The most sensible thing for anyone who has a sincere interest in the lifeblood of South Africa’s arts and artists is to seek out ways to build on the 33-year legacy of the Festival. One would think that those organisations and bodies who ought to have the national interest at heart would gladly step forward.
Who are they? The SABC springs to mind first. Under the Broadcasting Act of 1999 Policy Mandate (Section 10f), the SABC is meant to “enrich the cultural heritage of South Africa by providing support for traditional and contemporary artistic expression”. The Festival gives the SABC the single best opportunity in the year to deliver on this mandate. It is after all the official media sponsor of the Festival, a title it has not done enough to earn. Its parsimonious coverage and participation is well shy of what one expects from a national broadcaster who neglects the arts throughout the year. The Festival is faraway still the most representative festival we have of national talent, and it has the best potential if correctly managed to shape the future of our arts. It is the biggest event and most diversified in terms of sheer numbers of productions and the range of art forms available to festival-goers.
The private sector, big business in particular, is another. South Africa’s corporations still view the arts as social investment. Unfortunately, a charitable approach will never lead to the kind of investment required. According to the last survey undertaken by the Performing Arts Network of South Africa, in a year business when spent roughly R236 million on arts and culture sponsorships including leverage, it lavished R3,2 billion on sports sponsorships. Sport sponsorship is hellishly expensive in comparison to the arts, but the paucity of business leaders with an affinity for the performing arts means that these opportunities are missed through ignorance. The Festival is in urgent need of at least one more key sponsor. Let us hope some enterprising captain of industry will realise there’s a golden opportunity here.
Government is another key player. Tentative at first, hopefully blaming the Festival for the problems of the country is past. Pieter-Dirk Uys, who starts his satirical revue, Evita for President, by entering as Adriaan Vlok with a bucket and sponge to do penance, says he struggled at most performances to find black feet. In one case, he resorted to slipping off the shoes of a newspaper photographer shooting from the aisle. Audiences are still largely white, but it’s not Festival’s fault that the economic divide in the Eastern Cape runs roughly along racial lines. The demographics of the festival have shifted substantially and they will continue to shift in line with the country. It was however high time the Festival opened closer to the disaffected and this year the event at the Stadium Mickey Vili in Joza (which we reported on June 28) makrs an important milestone.

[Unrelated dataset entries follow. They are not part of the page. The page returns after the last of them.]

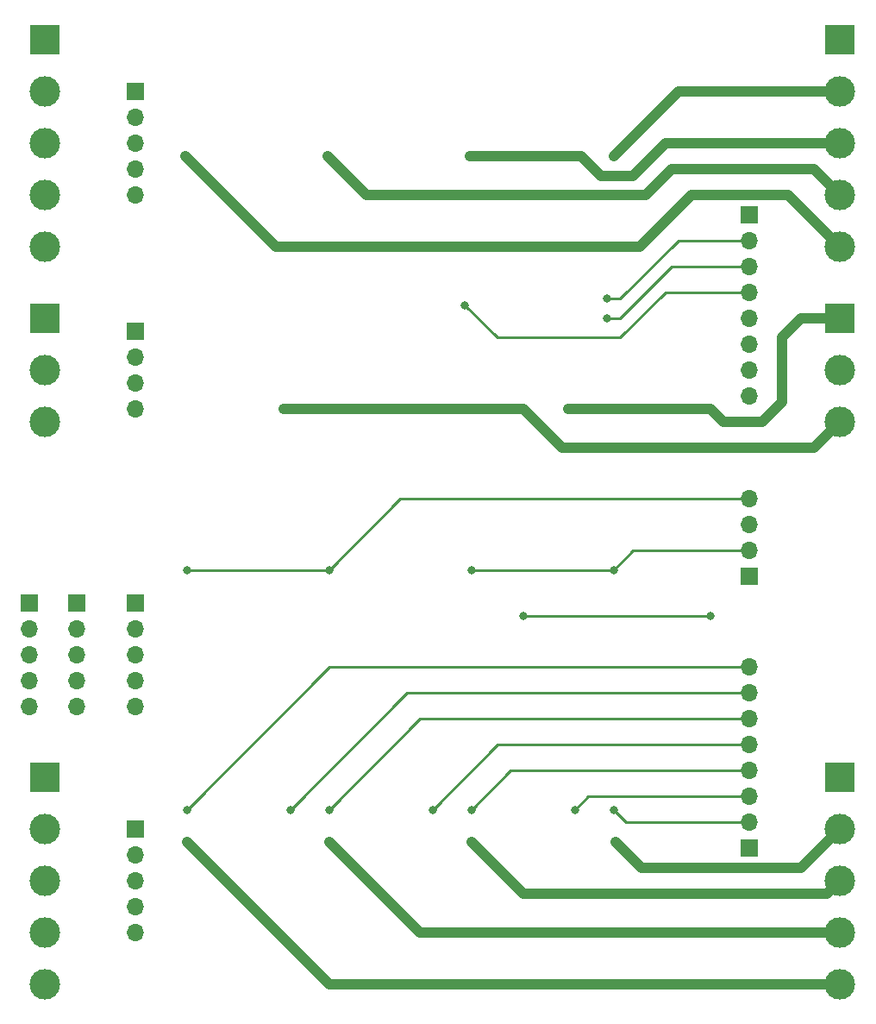
<source format=gbl>
G04 #@! TF.GenerationSoftware,KiCad,Pcbnew,(6.0.0)*
G04 #@! TF.CreationDate,2022-08-19T13:46:40+02:00*
G04 #@! TF.ProjectId,bottom,626f7474-6f6d-42e6-9b69-6361645f7063,rev?*
G04 #@! TF.SameCoordinates,Original*
G04 #@! TF.FileFunction,Copper,L2,Bot*
G04 #@! TF.FilePolarity,Positive*
%FSLAX46Y46*%
G04 Gerber Fmt 4.6, Leading zero omitted, Abs format (unit mm)*
G04 Created by KiCad (PCBNEW (6.0.0)) date 2022-08-19 13:46:40*
%MOMM*%
%LPD*%
G01*
G04 APERTURE LIST*
G04 #@! TA.AperFunction,ComponentPad*
%ADD10R,3.000000X3.000000*%
G04 #@! TD*
G04 #@! TA.AperFunction,ComponentPad*
%ADD11C,3.000000*%
G04 #@! TD*
G04 #@! TA.AperFunction,ComponentPad*
%ADD12R,1.700000X1.700000*%
G04 #@! TD*
G04 #@! TA.AperFunction,ComponentPad*
%ADD13O,1.700000X1.700000*%
G04 #@! TD*
G04 #@! TA.AperFunction,ViaPad*
%ADD14C,0.800000*%
G04 #@! TD*
G04 #@! TA.AperFunction,Conductor*
%ADD15C,0.250000*%
G04 #@! TD*
G04 #@! TA.AperFunction,Conductor*
%ADD16C,1.000000*%
G04 #@! TD*
G04 APERTURE END LIST*
D10*
X104140000Y-55245000D03*
D11*
X104140000Y-60325000D03*
X104140000Y-65405000D03*
X104140000Y-70485000D03*
X104140000Y-75565000D03*
D10*
X104140000Y-82550000D03*
D11*
X104140000Y-87630000D03*
X104140000Y-92710000D03*
D12*
X113030000Y-132715000D03*
D13*
X113030000Y-135255000D03*
X113030000Y-137795000D03*
X113030000Y-140335000D03*
X113030000Y-142875000D03*
D12*
X102665000Y-110490000D03*
D13*
X102665000Y-113030000D03*
X102665000Y-115570000D03*
X102665000Y-118110000D03*
X102665000Y-120650000D03*
D10*
X182245000Y-127635000D03*
D11*
X182245000Y-132715000D03*
X182245000Y-137795000D03*
X182245000Y-142875000D03*
X182245000Y-147955000D03*
D12*
X173355000Y-107940000D03*
D13*
X173355000Y-105400000D03*
X173355000Y-102860000D03*
X173355000Y-100320000D03*
D10*
X182245000Y-82550000D03*
D11*
X182245000Y-87630000D03*
X182245000Y-92710000D03*
D10*
X104140000Y-127635000D03*
D11*
X104140000Y-132715000D03*
X104140000Y-137795000D03*
X104140000Y-142875000D03*
X104140000Y-147955000D03*
D12*
X113030000Y-83820000D03*
D13*
X113030000Y-86360000D03*
X113030000Y-88900000D03*
X113030000Y-91440000D03*
D12*
X113030000Y-60325000D03*
D13*
X113030000Y-62865000D03*
X113030000Y-65405000D03*
X113030000Y-67945000D03*
X113030000Y-70485000D03*
D12*
X173355000Y-134605000D03*
D13*
X173355000Y-132065000D03*
X173355000Y-129525000D03*
X173355000Y-126985000D03*
X173355000Y-124445000D03*
X173355000Y-121905000D03*
X173355000Y-119365000D03*
X173355000Y-116825000D03*
D12*
X173355000Y-72390000D03*
D13*
X173355000Y-74930000D03*
X173355000Y-77470000D03*
X173355000Y-80010000D03*
X173355000Y-82550000D03*
X173355000Y-85090000D03*
X173355000Y-87630000D03*
X173355000Y-90170000D03*
D12*
X107315000Y-110490000D03*
D13*
X107315000Y-113030000D03*
X107315000Y-115570000D03*
X107315000Y-118110000D03*
X107315000Y-120650000D03*
D12*
X113030000Y-110490000D03*
D13*
X113030000Y-113030000D03*
X113030000Y-115570000D03*
X113030000Y-118110000D03*
X113030000Y-120650000D03*
D10*
X182245000Y-55245000D03*
D11*
X182245000Y-60325000D03*
X182245000Y-65405000D03*
X182245000Y-70485000D03*
X182245000Y-75565000D03*
D14*
X159385000Y-80645000D03*
X159385000Y-82550000D03*
X145415000Y-81280000D03*
X160020000Y-66675000D03*
X145885000Y-66675000D03*
X131915000Y-66675000D03*
X117945000Y-66675000D03*
X160020000Y-130810000D03*
X156210000Y-130810000D03*
X146050000Y-130810000D03*
X142240000Y-130810000D03*
X132080000Y-130810000D03*
X128270000Y-130810000D03*
X118110000Y-130810000D03*
X160185000Y-133985000D03*
X146050000Y-133985000D03*
X132080000Y-133985000D03*
X118110000Y-133985000D03*
X155575000Y-91440000D03*
X160020000Y-107315000D03*
X146050000Y-107315000D03*
X169545000Y-111760000D03*
X151130000Y-111760000D03*
X132080000Y-107315000D03*
X118110000Y-107315000D03*
X127635000Y-91440000D03*
D15*
X166370000Y-74930000D02*
X160655000Y-80645000D01*
X173355000Y-74930000D02*
X166370000Y-74930000D01*
X160655000Y-80645000D02*
X159385000Y-80645000D01*
X173355000Y-77470000D02*
X165735000Y-77470000D01*
X165735000Y-77470000D02*
X160655000Y-82550000D01*
X160655000Y-82550000D02*
X159385000Y-82550000D01*
X148590000Y-84455000D02*
X145415000Y-81280000D01*
X173355000Y-80010000D02*
X165100000Y-80010000D01*
X165100000Y-80010000D02*
X160655000Y-84455000D01*
X160655000Y-84455000D02*
X148590000Y-84455000D01*
D16*
X160020000Y-66675000D02*
X166370000Y-60325000D01*
X166370000Y-60325000D02*
X182245000Y-60325000D01*
X156845000Y-66675000D02*
X158750000Y-68580000D01*
X145885000Y-66675000D02*
X156845000Y-66675000D01*
X165100000Y-65405000D02*
X182245000Y-65405000D01*
X161925000Y-68580000D02*
X165100000Y-65405000D01*
X158750000Y-68580000D02*
X161925000Y-68580000D01*
X165735000Y-67945000D02*
X179705000Y-67945000D01*
X179705000Y-67945000D02*
X182245000Y-70485000D01*
X135725000Y-70485000D02*
X163195000Y-70485000D01*
X163195000Y-70485000D02*
X165735000Y-67945000D01*
X131915000Y-66675000D02*
X135725000Y-70485000D01*
X117945000Y-66675000D02*
X126835000Y-75565000D01*
X177165000Y-70485000D02*
X167640000Y-70485000D01*
X126835000Y-75565000D02*
X162560000Y-75565000D01*
X182245000Y-75565000D02*
X177165000Y-70485000D01*
X167640000Y-70485000D02*
X162560000Y-75565000D01*
D15*
X173355000Y-132065000D02*
X161275000Y-132065000D01*
X161275000Y-132065000D02*
X160020000Y-130810000D01*
X157495000Y-129525000D02*
X156210000Y-130810000D01*
X173355000Y-129525000D02*
X157495000Y-129525000D01*
X173355000Y-126985000D02*
X149875000Y-126985000D01*
X149875000Y-126985000D02*
X146050000Y-130810000D01*
X173355000Y-124445000D02*
X148605000Y-124445000D01*
X148605000Y-124445000D02*
X142240000Y-130810000D01*
X173355000Y-121905000D02*
X140985000Y-121905000D01*
X140985000Y-121905000D02*
X132080000Y-130810000D01*
X173355000Y-119365000D02*
X139715000Y-119365000D01*
X139715000Y-119365000D02*
X128270000Y-130810000D01*
X173355000Y-116825000D02*
X132095000Y-116825000D01*
X132095000Y-116825000D02*
X118110000Y-130810000D01*
D16*
X178435000Y-136525000D02*
X162725000Y-136525000D01*
X160185000Y-133985000D02*
X162725000Y-136525000D01*
X178435000Y-136525000D02*
X182245000Y-132715000D01*
X151130000Y-139065000D02*
X180975000Y-139065000D01*
X180975000Y-139065000D02*
X182245000Y-137795000D01*
X146050000Y-133985000D02*
X151130000Y-139065000D01*
X140970000Y-142875000D02*
X182245000Y-142875000D01*
X132080000Y-133985000D02*
X140970000Y-142875000D01*
X118110000Y-133985000D02*
X132080000Y-147955000D01*
X132080000Y-147955000D02*
X182245000Y-147955000D01*
X174625000Y-92710000D02*
X176530000Y-90805000D01*
X178435000Y-82550000D02*
X182245000Y-82550000D01*
X176530000Y-84455000D02*
X178435000Y-82550000D01*
X176530000Y-90805000D02*
X176530000Y-84455000D01*
X169545000Y-91440000D02*
X170815000Y-92710000D01*
X155575000Y-91440000D02*
X169545000Y-91440000D01*
X170815000Y-92710000D02*
X174625000Y-92710000D01*
D15*
X161935000Y-105400000D02*
X173355000Y-105400000D01*
X160020000Y-107315000D02*
X161935000Y-105400000D01*
X160020000Y-107315000D02*
X146050000Y-107315000D01*
X169545000Y-111760000D02*
X151130000Y-111760000D01*
X132080000Y-107315000D02*
X139075000Y-100320000D01*
X139075000Y-100320000D02*
X173355000Y-100320000D01*
X132080000Y-107315000D02*
X118110000Y-107315000D01*
D16*
X154940000Y-95250000D02*
X179705000Y-95250000D01*
X179705000Y-95250000D02*
X182245000Y-92710000D01*
X151130000Y-91440000D02*
X154940000Y-95250000D01*
X127635000Y-91440000D02*
X151130000Y-91440000D01*
M02*

</source>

Political window dressing with subsidised audiences for instance is all very well, but much of it is wasteful and meaningless. Sharing creativity with more free concerts held in the areas where the majority of the population live makes better sense.
The economic spin-offs from the Festival are numerous, from temporary jobs to a spike in retail for shops. The local government should be desperate to keep this annual R50 million injection to the city’s economy. They should be offering rates rebates to address the accommodation shortage; the town planners should be looking at ways of developing infrastructure that assists at Festival time. Were the national arts festival to be held in a major city, it would dissipate – one needs look no further than at the dismal failure each year of Cape Town’s International Festival of the Arts.
Festivals develop organically, the outcome of the interests of numerous parties, yet there are custodians, in particular, the festival committee, who must come up with the necessary vision to keep the event vital. Our cultural landscape has shifted radically in the past decade, and the Festival has to respond with imagination. Longevity helps, but is not enough. Curatorship as opposed to custodianship is the missing factor. Nothing is possible if the Festival does not have a clear vision of what it is and should be. Creative excellence must be the guiding star of the Festival. Except for the benefits to loclaised audiences, everything else can be had in superior circumstances elsehwere. To attract an audience from across the country, the Festival must be the acme of arts in South Africa.